Russ Myers, CGCS, knew that 2009 would be an eventful year, both professionally and personally. He just didn't realize exactly how eventful it would become.
Shortly after the superintendent at Southern Hills CC in Tulsa, Okla., played host to August's U.S. Amateur and following his marriage and subsequent honeymoon in September, the 15-year GCSAA member decided to add another wrinkle to the mix — a change of professional address halfway around the country as the head of golf course maintenance at storied Los Angeles Country Club.
In the same year that his close friend and former roommate at SUNY-Cobleskill, Craig Currier, made a similar high-profile move from Bethpage (N.Y.) State Park to the private Glen Oaks Club on Long Island, Myers is leaving a facility where he hosted the wildly successful 2007 PGA Championship for a course on the verge of a major restoration of its famed North Course.
"People say this a lot in these situations, but it really was the hardest decision I've ever had to make," Myers told GCM. "I knew that by leaving I'd be giving up on a perfect working situation, where I was working for great people and a great club that trusted me enough to do what needed to be done on the golf course.

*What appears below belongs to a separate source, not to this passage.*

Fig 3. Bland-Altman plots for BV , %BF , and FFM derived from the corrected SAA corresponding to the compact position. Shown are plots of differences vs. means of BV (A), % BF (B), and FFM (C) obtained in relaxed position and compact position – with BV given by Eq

"But by the same token, I am excited about the goals of (LACC) and the work that's ahead of us on the golf course. There are a lot of opportunities ahead."

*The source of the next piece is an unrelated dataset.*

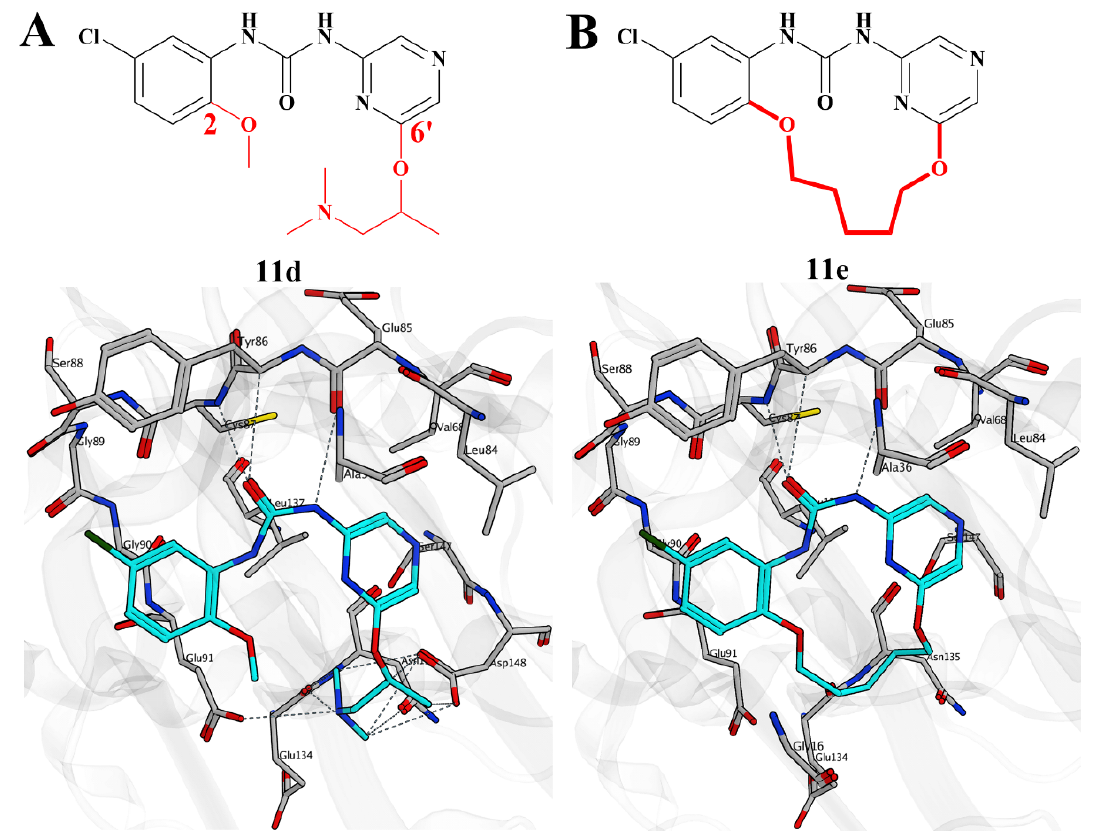
Figure 14. ( A ) X-ray crystal structure of compound 11d bound to Chk1 kinase (PDB: 2E9P). ( B ) X-ray crystal structure of macrocyclic urea 11e bound to Chk1 kinase (PDB: 2E9U).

Specifically, those opportunities surround the restoration project of the George Thomas-designed North Course, which will be guided by noted golf course architect Gil Hanse. Work actually began earlier this year with a fairway bunker project, completed under the supervision of the previous head of maintenance at LACC and a former GCSAA president, Bruce Williams, CGCS (now with Valley Crest Golf Maintenance). Work on the North is to begin in earnest in mid February, and Myers says it will be like nothing he's been involved with before.
"A lot of people do renovations, but this is something completely different," he says. "They really want that classic, old look back. When they say they want that dry, firm, rustic look, they mean it in everything. It's written into the master plan. Everything that would make the course look like it did in a prior era. There's nothing more unique to me than that. It's a whole new challenge."
Of course, that didn't make leaving Tulsa and Southern Hills, a well-renowned golf course in its own right, any easier. Myers "absolutely wasn't in the market" when he was approached about the position, he says.
"In fact, I was certain I was going to spend the rest of my career at Southern Hills. I had a great job at a place I loved, working for people that I really enjoyed working for. Even when I was first contacted, I didn't think I would have any interest because I just didn't think I could find a better position than the one I had."
When Myers departs Southern Hills at the end of the year and begins his new position in Los Angeles Jan. 15, he will be taking a brave new step professionally; "I've never stepped foot on a golf course with a lot of Poa before," he laughs. But the challenge is one he's embracing.
"It's kind of exciting to know that you'll be facing new decisions every day and encountering things you've never encountered before," he says. "There is no book to read that tells you what to do in every situation you'll find on a golf course. But I know what the results they're looking for are and I'm confident that I know how to produce them."